Chartres.
Biiip. Message reçu à huit – heures – quarante – quatre: « C'est moi. Je comptais tomber sur toi. Tant pis, je vais devoir te dire tout ça via une boîte vocale sans âme. Je comprends ton désarroi. Tu veux m'aider et je ne le veux pas. Sache qu'il y a beaucoup de choses que je ne veux pas. Ce que je ne veux surtout pas que tu vois, c'est ma déchéance. Je ne me suis jamais considéré comme un abruti, et les gens se sont souvent arrêtés à ce trait de personnalité, je ne veux pas que tu sois témoin de ce que je ne suis plus, au fur et à mesure, au jour le jour presque. Je perd la boule, la mémoire; je vois double, triple, des couleurs que je connaissais pas; certes je vomis moins, mais je ne supporte plus ton regard de compassion au sortir des toilettes. Mes maux de tête me tiennent éveillé tout ou partie de la nuit, je m'ennuie à mourir. Et je veux vivre seul ces choses que j'ai toujours voulu faire. Mon temps est compté et oui, je suis égoïste. Je ne veux pas partager ça, ni avec toi ni avec personne d'autre. Je veux être seul, vivre avec moi-même et être le seul à me supporter, à observer ce lent déclin, ces prémisses à la ruine. Je ne veux plus être lié à qui ou quoi que ce soit d'autre que le ciel au-dessus de ma tête et la terre sous mes pas. Je veux mourir seul. Je pars. » Appuyer – sur – un – pour – rappeler – votre –correspondant – sur – deux – pour – conserver – ce – mess – Bip – message – effacé.

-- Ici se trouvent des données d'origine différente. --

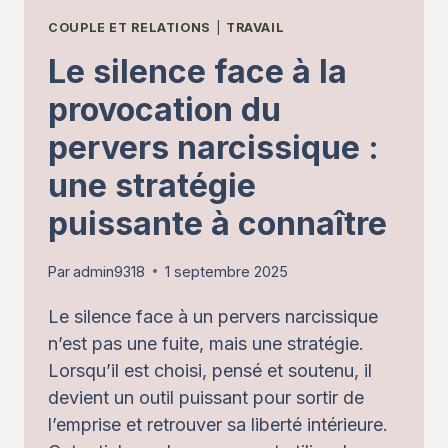
COUPLE ET RELATIONS
|
TRAVAIL
Le silence face à la
provocation du
pervers narcissique :
une stratégie
puissante à connaître
Par
admin9318
1 septembre 2025
Le silence face à un pervers narcissique
n’est pas une fuite, mais une stratégie.
Lorsqu’il est choisi, pensé et soutenu, il
devient un outil puissant pour sortir de
l’emprise et retrouver sa liberté intérieure.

Eh bien pars si c'est ce que tu veux. Meurs seul, je ne serai plus là quand tu auras besoin de moi.
Finalement ils s'étaient revus la veille de son départ. Le hasard faisait décidément mal les choses. En plein centre-ville. Ils firent un peu de chemin ensemble. Il avait redit les mots, elle avait pleuré.
« Allez, arrête de pleurer. Viens là. Je sais que tu auras du mal à couper le lien, j'aurais sans aucun doute moins de mal que toi, j'admets, mais ça ne veut pas dire pour autant que je n'aurais pas de mal du tout. Ça sera dur, mais au fur et à mesure j'aurais d'autres choses en tête, notamment une tumeur. Tout ce que je peux te promettre, c'est que tu me retrouveras, mort ou vif. Je ne peux rien te promettre de plus. Si tu es attachée à quoi que ce soit de matériel, il faudra que tu fasses vite. »
Voilà comment elle en est arrivée là, sous le soleil libyen, à ne savoir que faire de son cadavre, lui qui avait passé près de deux années à traverser le monde de part en part.